Not only is the current recovery the longest uninterrupted streak of positive jobs creation since the BLS started keeping records but, as shown in the chart above, the number of months with 200,000 jobs or more is higher and more consistent than it was in 2003-07. It may be natural, after such a long winning streak, for the pace to slacken off a bit. If the economy can manage to sustain a pace of more than 100,000 monthly payroll gains and continued steady wage improvement for at least another year or more, that would likely count as a win. For now, anyway, signs of a recession do not seem to be anywhere on the horizon.
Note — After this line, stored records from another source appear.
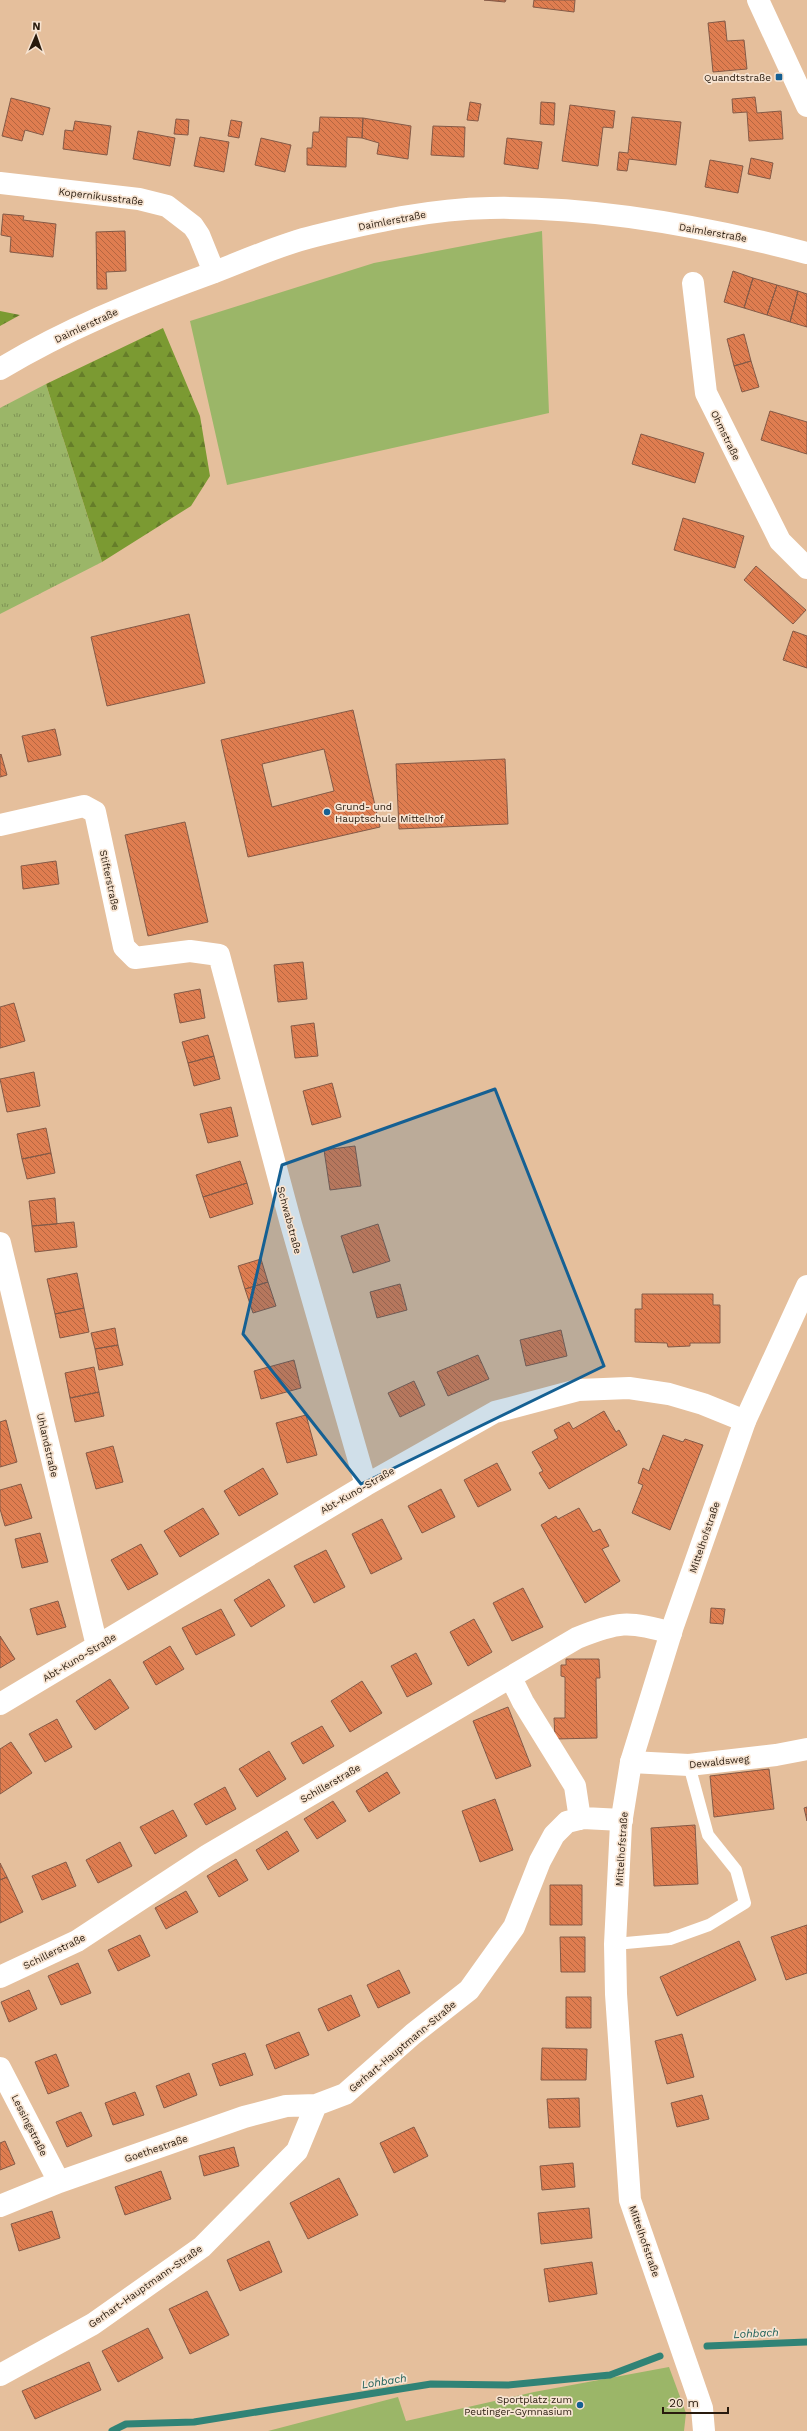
<svg xmlns="http://www.w3.org/2000/svg" width="807" height="2431" font-family="'Work Sans',sans-serif">
	<style>
		.grass { fill: url(#grass-tufts) }
		.forest { fill: url(#forest-firs) }
		.garden { fill: #9bb668 }
		.lines { fill: none; stroke-linecap: round; stroke-linejoin: round }
		.stream { stroke: #308376; stroke-width: 7 }
		.building { fill: url(#building-back-hatch); stroke: #845a47; fill-rule: evenodd }
		.lane { stroke: #fff; stroke-width: 12 }
		.street { stroke: #fff; stroke-width: 22 }
		.secondary { stroke: #fff; stroke-width: 22 }
		.marked { fill: #156093; fill-opacity: 0.2; stroke: #156093; stroke-width: 3; stroke-linejoin: round }
		.poi-dot { fill: #156093; stroke: #f7e4d2; stroke-width: 1.5 }
		.labels { text-anchor: middle; stroke-width: 3.5; stroke-linejoin: round; paint-order: stroke }
		.poi-label { font-size: 10px; fill: #281a0d; stroke: #f7e4d2; text-anchor: end }
		.street-label { font-size: 10px; fill: #281a0d; stroke: #f7e4d2 }
		.water-label { font-size: 11px; font-style: italic; fill: #1f6059; stroke: #f7e4d2 }
	</style>
	<defs>
		<pattern id="grass-tufts" width="24" height="20" patternUnits="userSpaceOnUse"><rect width="24" height="20" fill="#9bb668"/><path d="M3 7l-1-3M5 7V3M7 7l1-3M15 17l-1-3M17 17v-4M19 17l1-3" fill="none" stroke="#7e9354"/></pattern>
		<pattern id="forest-firs" width="22" height="20" patternUnits="userSpaceOnUse"><rect width="22" height="20" fill="#7b9a32"/><path d="M5 1l3.5 6h-7zM16 11l3.5 6h-7z" fill="#657d29"/></pattern>
		<pattern id="building-back-hatch" width="6" height="6" patternUnits="userSpaceOnUse"><rect width="6" height="6" fill="#df7d50"/><path d="M-1 5l2 2M0 0l6 6M5-1l2 2" fill="none" stroke="#b56641"/></pattern>
	</defs>
	<rect width="100%" height="100%" fill="#e5bf9c"/>
	<path class="grass" d="M46,384l56,178 -102,52v-206z"/>
	<path class="forest" d="M0,311l20,4 -20,11z
		M163,328l37,88 10,60 -19,30 -89,56 -56,-178z"/>
	<path class="garden" d="M542,231l7,182 -322,72 -37,-164 184,-58z
		M669,2367l17,46 -2,18h-416l130,-34 8,24 128,-29z"/>
	<g class="lines">
		<path class="stream" d="M707,2346l100,-4
			M112,2431l14,-7 68,-2 237,-38 77,1 102,-10 50,-19"/>
	</g>
	<path class="building" d="M484,0h22l-1,2z
		M534,0h41l-1,12 -41,-5z
		M725,21l2,20 17,-1 3,29 -34,3 -5,-49z
		M755,97l2,16 24,-2 2,28 -34,2 -2,-29 -14,1 -1,-14z
		M11,98l39,10 -7,27 -18,-5 -3,11 -20,-5z
		M470,102l11,2 -3,17 -11,-1z
		M541,102l14,1 -1,22 -14,-1z
		M570,105l45,6 -2,17 -10,-1 -5,39 -36,-5z
		M320,117l43,1 -1,20 -15,-1 -1,30 -39,-2v-17h5l1,-16h6z
		M632,117l49,5 -5,43 -47,-6 -2,12 -10,-1 2,-18 9,1z
		M363,118l48,8 -3,33 -31,-5 2,-11 -17,-5z
		M176,119l13,1 -1,15 -14,-1z
		M231,120l11,2 -3,16 -11,-2z
		M75,121l36,5 -4,29 -44,-6 2,-19 8,1z
		M433,126l32,1 -1,30 -33,-2z
		M138,131l37,7 -5,28 -37,-7z
		M200,137l29,5 -5,30 -30,-6z
		M261,138l30,7 -6,27 -30,-7z
		M507,138l35,4 -4,27 -34,-5z
		M751,158l22,5 -3,16 -22,-5z
		M710,160l33,6 -5,27 -33,-6z
		M3,214l21,2 -1,4 33,4 -3,33 -43,-5 1,-15 -10,-2z
		M125,231l1,40 -20,1 1,17h-10l-1,-57z
		M733,271l20,7 -9,30 -20,-6z
		M753,278l24,7 -10,30 -23,-7z
		M777,285l21,6 -8,31 -23,-7z
		M798,291l9,3v33l-17,-5z
		M744,334l7,27 -17,5 -7,-27z
		M751,361l8,26 -17,5 -8,-26z
		M770,411l37,11v32l-46,-14z
		M641,434l63,19 -9,30 -63,-19z
		M683,518l61,18 -9,32 -61,-18z
		M756,566l50,44 -13,14 -49,-44z
		M189,614l16,69 -98,23 -16,-69z
		M793,631l14,5v32l-24,-8z
		M353,710l27,117 -132,30 -27,-117zM324,749l10,42 -62,16 -10,-43z
		M55,729l6,26 -33,7 -6,-26z
		M1,754l6,21 -7,2v-22z
		M505,759l3,65 -109,5 -3,-65z
		M185,822l23,100 -60,14 -23,-101z
		M56,861l3,23 -36,5 -2,-23z
		M303,962l4,37 -29,3 -4,-37z
		M200,989l5,29 -25,5 -6,-29z
		M14,1003l11,38 -25,7v-41z
		M314,1023l4,33 -23,2 -4,-32z
		M208,1035l6,21 -26,7 -6,-21z
		M214,1056l6,23 -26,7 -6,-23z
		M34,1072l6,34 -33,6 -7,-33z
		M332,1083l9,34 -29,8 -9,-34z
		M231,1107l7,29 -30,7 -8,-29z
		M46,1128l5,25 -29,6 -5,-25z
		M355,1146l6,40 -31,4 -6,-40z
		M51,1153l4,20 -28,6 -5,-20z
		M240,1161l7,22 -44,14 -7,-22z
		M247,1183l6,21 -43,14 -7,-21z
		M55,1198l2,26 -25,2 -3,-25z
		M74,1222l3,25 -42,5 -3,-26z
		M378,1224l12,37 -37,12 -12,-37z
		M261,1259l7,23 -23,7 -7,-23z
		M77,1273l7,35 -29,6 -8,-35z
		M268,1282l8,24 -23,7 -8,-24z
		M400,1284l7,26 -30,8 -7,-26z
		M642,1294h71v11h7v38h-30v3l-22,1 -1,-4 -32,-1v-33h7z
		M84,1308l5,24 -29,6 -5,-24z
		M115,1328l3,17 -23,4 -4,-16z
		M561,1330l6,26 -41,10 -6,-26z
		M118,1345l5,20 -24,5 -4,-21z
		M478,1355l11,24 -41,17 -11,-24z
		M294,1360l7,28 -40,11 -7,-28z
		M94,1367l5,25 -29,6 -5,-25z
		M414,1381l11,24 -25,12 -12,-24z
		M99,1392l5,24 -29,6 -5,-24z
		M604,1411l12,21 3,-2 8,15 -78,44 -10,-16 4,-2 -11,-19 26,-14 -4,-8 15,-8 4,7z
		M306,1415l11,40 -30,8 -11,-40z
		M6,1420l11,42 -17,5v-45z
		M663,1435l20,7 2,-3 18,6 -33,85 -38,-17 11,-28 -5,-2 5,-15 6,3z
		M113,1446l10,36 -27,7 -10,-36z
		M497,1463l14,27 -33,17 -14,-27z
		M263,1468l15,26 -39,22 -15,-25z
		M21,1484l11,34 -27,8 -5,-17v-19z
		M441,1489l14,28 -33,16 -14,-27z
		M203,1508l16,26 -39,23 -16,-26z
		M579,1508l14,24 7,-3 9,17 -7,3 18,32 -35,22 -44,-78 15,-9 2,3z
		M382,1519l20,40 -31,15 -19,-40z
		M40,1533l8,29 -26,6 -7,-29z
		M141,1544l17,30 -30,16 -17,-30z
		M326,1550l19,37 -31,16 -20,-37z
		M269,1579l16,27 -34,21 -17,-27z
		M523,1588l20,39 -31,14 -19,-38z
		M58,1601l8,26 -29,8 -7,-26z
		M711,1608l14,1 -2,15 -13,-1z
		M221,1609l14,26 -39,20 -14,-27z
		M474,1619l18,33 -24,14 -18,-34z
		M0,1636l15,23 -15,9z
		M170,1646l14,23 -28,16 -13,-23z
		M416,1653l16,31 -25,13 -16,-31z
		M566,1659h33l1,19h-4l1,60 -42,1 -1,-21h11v-41l-4,-1v-11h5z
		M110,1679l19,29 -34,22 -19,-29z
		M362,1681l20,32 -32,19 -19,-31z
		M508,1707l23,59 -35,13 -23,-58z
		M57,1719l15,28 -27,15 -16,-28z
		M322,1726l12,20 -31,18 -12,-21z
		M11,1742l21,31 -32,21v-45z
		M269,1751l17,28 -29,18 -18,-28z
		M769,1769l5,40 -60,8 -4,-41z
		M387,1772l13,21 -31,19 -13,-21z
		M225,1787l11,22 -30,16 -12,-21z
		M495,1799l18,51 -33,12 -18,-51z
		M333,1801l13,20 -29,18 -13,-20z
		M807,1807v14l-3,-13z
		M173,1810l14,26 -32,18 -15,-27z
		M695,1825l3,59 -44,2 -3,-58z
		M287,1831l12,20 -31,19 -12,-20z
		M120,1842l12,24 -34,17 -12,-23z
		M236,1859l12,21 -29,17 -12,-21z
		M66,1862l10,24 -34,14 -10,-24z
		M0,1863l7,14 -7,3z
		M7,1877l16,35 -23,11v-43z
		M550,1885h32v40h-32z
		M186,1891l12,21 -32,17 -11,-21z
		M807,1925v48l-21,7 -15,-43z
		M140,1935l10,21 -32,15 -10,-21z
		M560,1937h25v35h-24z
		M739,1941l17,39 -79,36 -17,-39z
		M78,1963l13,30 -30,12 -13,-29z
		M399,1970l11,23 -32,15 -11,-23z
		M29,1990l8,19 -28,13 -8,-20z
		M351,1995l9,21 -32,15 -10,-22z
		M566,1997h25v31h-25z
		M299,2032l10,23 -34,14 -9,-24z
		M682,2034l12,43 -27,7 -12,-43z
		M542,2048l45,1 -1,31h-45z
		M245,2053l8,22 -33,11 -8,-22z
		M56,2054l13,32 -21,8 -13,-32z
		M189,2073l8,22 -33,13 -8,-22z
		M135,2092l9,23 -31,10 -8,-22z
		M702,2095l7,24 -32,8 -6,-24z
		M579,2098l1,29 -31,1 -2,-29z
		M81,2112l11,24 -25,11 -11,-25z
		M414,2127l14,29 -34,17 -14,-30z
		M5,2141l10,23 -15,6v-27z
		M234,2147l5,19 -35,10 -5,-20z
		M573,2163l2,24 -33,3 -2,-24z
		M161,2171l10,28 -46,16 -10,-28z
		M339,2178l19,37 -50,24 -18,-36z
		M589,2208l3,30 -51,6 -3,-31z
		M52,2211l8,27 -41,13 -8,-27z
		M269,2241l13,31 -42,19 -13,-31z
		M592,2262l5,32 -48,8 -5,-33z
		M207,2291l22,44 -39,19 -21,-45z
		M148,2328l15,30 -45,24 -16,-31z
		M89,2362l12,28 -66,29 -13,-28z"/>
	<g class="lines">
		<path class="lane" d="M615,1944l55,-5 39,-14 36,-22 -9,-33 -28,-35 -19,-70"/>
		<path class="street" d="M758,0l49,106
			M0,183l139,16 28,7 26,20 6,9 15,37
			M693,283l13,110 74,148 27,27
			M0,825l84,-19 11,6 29,135 11,11 55,-7 29,4 72,269 75,261
			M0,1243l97,403
			M511,1678l12,24 52,84 5,33
			M0,1704l366,-219 129,-73 83,-22 51,-2 40,6 34,10 42,17
			M631,1762l58,3 87,-10 31,-6
			M0,1977l77,-36 131,-86 369,-217c41,-16 51,-18 94,-5
			M0,2068l59,114
			M0,2206l59,-24 185,-65 42,-11 30,-1
			M0,2375l93,-51 109,-77 95,-96 19,-46 29,-11 68,-60 56,-44 45,-63 26,-66 14,-26 13,-13 16,-4 39,2"/>
		<path class="secondary" d="M0,369c65,-39 133,-67 204,-93 36,-13 73,-31 111,-40 57,-14 116,-27 175,-28 106,-2 214,18 317,45
			M704,2431l-2,-23 -72,-208 -14,-206 -1,-50 6,-120 10,-62 42,-136 72,-205 62,-135"/>
	</g>
	<path class="marked" d="M495,1089l109,277 -243,118 -118,-150 39,-169z"/>
	<g class="poi-dot">
		<rect x="775" y="73" width="8" height="8" rx="2"/>
		<circle cx="327" cy="812" r="4"/>
		<circle cx="580" cy="2405" r="4"/>
	</g>
	<g class="labels">
		<g class="poi-label">
			<text x="771" y="81">Quandtstraße</text>
			<text x="335" y="810" text-anchor="start">Grund- und<tspan x="335" dy="12">Hauptschule Mittelhof</tspan></text>
			<text x="572" y="2403">Sportplatz zum<tspan x="572" dy="12">Peutinger-Gymnasium</tspan></text>
		</g>
		<g class="street-label">
			<text transform="translate(101 196) rotate(7)" y="4">Kopernikusstraße</text>
			<text transform="translate(392 220) rotate(-11)" y="4">Daimlerstraße</text>
			<text transform="translate(713 232) rotate(10)" y="4">Daimlerstraße</text>
			<text transform="translate(86 325) rotate(-25)" y="4">Daimlerstraße</text>
			<text transform="translate(726 435) rotate(64)" y="4">Ohmstraße</text>
			<text transform="translate(110 880) rotate(78)" y="4">Stifterstraße</text>
			<text transform="translate(290 1220) rotate(75)" y="4">Schwabstraße</text>
			<text transform="translate(48 1445) rotate(77)" y="4">Uhlandstraße</text>
			<text transform="translate(357 1490) rotate(-30)" y="4">Abt-Kuno-Straße</text>
			<text transform="translate(704 1537) rotate(-71)" y="4">Mittelhofstraße</text>
			<text transform="translate(79 1657) rotate(-31)" y="4">Abt-Kuno-Straße</text>
			<text transform="translate(719 1761) rotate(-6)" y="4">Dewaldsweg</text>
			<text transform="translate(330 1783) rotate(-30)" y="4">Schillerstraße</text>
			<text transform="translate(621 1849) rotate(-86)" y="4">Mittelhofstraße</text>
			<text transform="translate(54 1951) rotate(-26)" y="4">Schillerstraße</text>
			<text transform="translate(402 2046) rotate(-40)" y="4">Gerhart-Hauptmann-Straße</text>
			<text transform="translate(30 2125) rotate(63)" y="4">Lessingstraße</text>
			<text transform="translate(156 2148) rotate(-19)" y="4">Goethestraße</text>
			<text transform="translate(645 2241) rotate(71)" y="4">Mittelhofstraße</text>
			<text transform="translate(145 2286) rotate(-35)" y="4">Gerhart-Hauptmann-Straße</text>
		</g>
		<g class="water-label">
			<text transform="translate(756 2333) rotate(-3)" y="4">Lohbach</text>
			<text transform="translate(384 2381) rotate(-9)" y="4">Lohbach</text>
		</g>
	</g>
	<g transform="translate(36 36) rotate(2)" stroke="#f7e4d2" stroke-width="3" paint-order="stroke">
	<path d="M0-3L7 15L0 10L-7 15Z" fill="#281a0d"/>
	<text y="-6" font-size="11" font-weight="bold" text-anchor="middle" fill="#281a0d">N</text>
	</g>
	<path d="M663 2407v6h65v-6" fill="none" stroke="#281a0d" stroke-width="2"/>
	<text x="669" y="2407" font-size="12" fill="#281a0d" stroke="#f7e4d2" stroke-width="3" paint-order="stroke">20 m</text>
</svg>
However one chooses to interpret the payroll number, the labor participation rate leaves less room for creative opinionating. After showing some long-awaited signs of life in the first quarter of the year, the participation rate has fallen back down to 62.6 percent, just 0.2 percent above the decades-long low reached in September last year. Given that a lower participation rate means fewer people out actually looking for work, this trend also throws a bit of a wet blanket on that headline 4.7 percent unemployment rate. Remember that economic growth only happens when more people work or when more stuff gets produced for each hour of labor. With both the labor participation rate and the productivity rate in what appears to be a secular stagnation, the long-term growth question remains a mystery.
Of course, the conversation today and in the run-up to the next FOMC meeting in just 11 days will focus on what today’s numbers mean for interest rates. Our guess is that they mean very little. The Fed is likely more focused on the latest Brexit poll numbers than anything else as far as June is concerned, given their possible effect (however short term) on the all-important asset markets. There will then be a whole new batch of price, growth and jobs data to consider before July rolls around. Maybe it really is best to think of today’s jobs report as a Picasso painting – you can interpret it however you want, and your interpretation has no practical consequences in the real world.